• We’ll reuse our example matrix to explore $$Ax=b$$:
$\begin{bmatrix} \begin{array}{rrrr} 1 & 2 & 2 & 2 \\ 2 & 4 & 6 & 8 \\ 3 & 6 & 8 & 10 \\ \end{array} \end{bmatrix} = \begin{bmatrix} b_1 \\ b_2 \\ b_3 \end{bmatrix}$
• Let’s use an augmented matrix to deal with the right hand side and do elimination:
$\begin{bmatrix} \begin{array}{rrrrr} 1 & 2 & 2 & 2 & b_1 \\ 2 & 4 & 6 & 8 & b_2 \\ 3 & 6 & 8 & 10 & b_3 \\ \end{array} \end{bmatrix}$
• End up with, the condition for a solution is $$0 = -b_1 - b_2 + b_3$$ (e.g. $$b = (1, 5, 6)$$):
$\begin{bmatrix} \begin{array}{rrrrr} 1 & 2 & 2 & 2 & b_1 \\ 0 & 0 & 2 & 4 & -2b_1 + b_2 \\ 0 & 0 & 0 & 0 & -b_1 - b_2 + b_3 \\ \end{array} \end{bmatrix}$
• Solvability: a condition on $$b$$. $$Ax=b$$ is solvable when $$b$$ is in the columnspace of $$A$$, $$C(A)$$. Alternatively, if a combination of the rows of $$A$$ give the zero row, then the same combination of the components of $$b$$ have to give a zero.

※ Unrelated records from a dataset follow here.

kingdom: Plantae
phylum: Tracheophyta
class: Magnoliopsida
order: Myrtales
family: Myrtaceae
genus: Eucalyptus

• To find complete solution to $$Ax=b$$:

• Find a particular solution. One way to find a particular solution: set all free variables to zero and then solve for pivot variables.
$x_p = \begin{bmatrix} \begin{array}{r} -2 \\ 0 \\ \frac{3}{2} \\ 0 \\ \end{array} \end{bmatrix}$
• Add in the nullspace $$x_n$$ (aka special solutions).
• The complete solution to $$Ax=b$$ is $$x_{complete} = x_p + x_n$$

$x_{complete} = \begin{bmatrix} \begin{array}{r} -2 \\ 0 \\ \frac{3}{2} \\ 0 \\ \end{array} \end{bmatrix} + c_1 * \begin{bmatrix} \begin{array}{r} -2 \\ 1 \\ 0 \\ 0 \\ \end{array} \end{bmatrix} + c_2 * \begin{bmatrix} \begin{array}{r} 2 \\ 0 \\ -2 \\ 1 \\ \end{array} \end{bmatrix}$
• Note $$A * (x_p + x_n) = A * x_p + A * x_n = A * x_p + 0 = A * x_p = b$$.

• $$x_c$$ in this case is a subspace (the nullspace) shifted by the $$x_p$$. Instead of going through zero, the subspace goes through $$x_p$$.

• Relations between rank $$r$$ in a $$m \times n$$ matrix:

• $r \leq m$
• $r \leq n$
• Full column rank $$r = n$$: no free variables, nullspace is only the zero vector, one or zero solutions to $$Ax=b$$. Matrix will look tall and thin. Each zero row will be an additional condition on $$b$$.

• Full row rank $$r = m$$: One or many solutions for every $$b$$ (depending if there are free variables. There will be $$n-r = n-m$$ free variables). Matrix will be short and fat. $$m > n$$ results in free variables.

• Full row and column rank $$r = m = n$$. Square matrix and invertible, one solution for every b. Row reduced echelon form is the identity matrix.

• If $$r < m$$ and $$r < n$$, then you will have 0 solutions (if the conditions of the zero row are not satisifed) or infinite solutions if the conditions of the zero row are satisfied.